El humo del tabaco aumenta el riesgo de contagio: llano y simple bulo

El humo del tabaco hace que el coronavirus se disperse más, o más lejos, de modo que aumenta el riesgo de contagio para quienes se encuentran cerca de una persona contagiada que fuma. Lo hemos escuchado de labios de algunos expertos. Así que será cierto, ¿no?

No. Se puede decir más alto: NO. A estas alturas sería vivir en una realidad alternativa negar que el tabaco es sumamente dañino. Pero al tabaco hay que culparlo de lo que es responsable, no del hundimiento del Titanic, a no ser que el vigía estuviera distraído fumando. Y repito: no existe ni una sola evidencia científica de que el humo del tabaco aumente de ninguna manera el riesgo de contagio para las personas que lo respiran. No existe ni una sola evidencia científica de que el humo del tabaco disperse más el virus, ni más lejos, ni aumente de ninguna manera su infectividad.

La prohibición de fumar en las terrazas que se extendió por España hace unos meses podrá justificarse por la molestia que el humo produce a las personas que se encuentran alrededor (esta prohibición existe desde hace tiempo en algunos lugares del mundo), pero de ningún modo puede justificarse científicamente por nada relacionado con el coronavirus.

Bueno, pero tampoco se ha demostrado que el humo no haga todo eso, me decía una amiga. Aquí entramos ya en el famoso argumento de Carl Sagan sobre el dragón invisible, intangible e indetectable que vivía en su garaje: no hay manera de demostrar que el dragón no existe. Pero lo que sí que no existe es ninguna razón científicamente fundamentada para suponer que el virus pueda dispersarse más o más lejos en el humo del tabaco que en el aire expulsado del mismo modo por otra persona sin mascarilla pero sin fumar, ni mucho menos que el humo del tabaco pueda aumentar la infectividad del virus o el riesgo de que otras personas se contagien.

[Entradas de datos almacenadas]
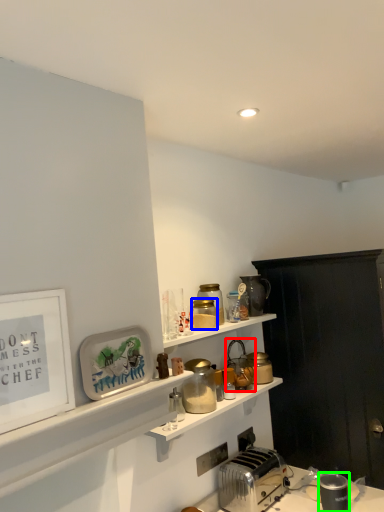
Question: Based on their relative distances, which object is farther from appliance (highlighted by a red box)? Choose from appliance (highlighted by a blue box) and appliance (highlighted by a green box).

Choices:
 (A) appliance
 (B) appliance

Answer: (B)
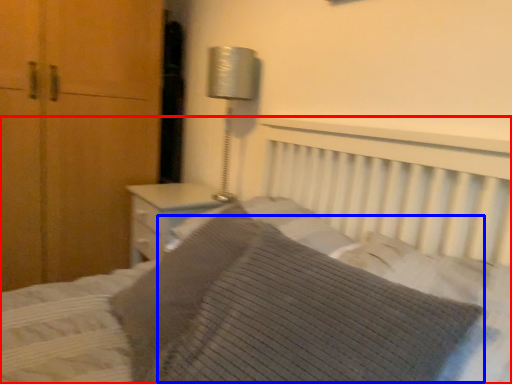
Question: Which object appears closest to the camera in this image, bed (highlighted by a red box) or pillow (highlighted by a blue box)?

Choices:
 (A) bed
 (B) pillow

Answer: (A)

Requisitos de la tarea
Extraiga literalmente del texto sobre el humo del tabaco y el contagio el fragmento que comienza con las palabras "El humo del tabaco aumenta" y termina con "será cierto, ¿no?". Base sus respuestas únicamente en el texto sobre el humo del tabaco y el contagio.

Resultado obtenido
El humo del tabaco aumenta el riesgo de contagio: llano y simple bulo

El humo del tabaco hace que el coronavirus se disperse más, o más lejos, de modo que aumenta el riesgo de contagio para quienes se encuentran cerca de una persona contagiada que fuma. Lo hemos escuchado de labios de algunos expertos. Así que será cierto, ¿no?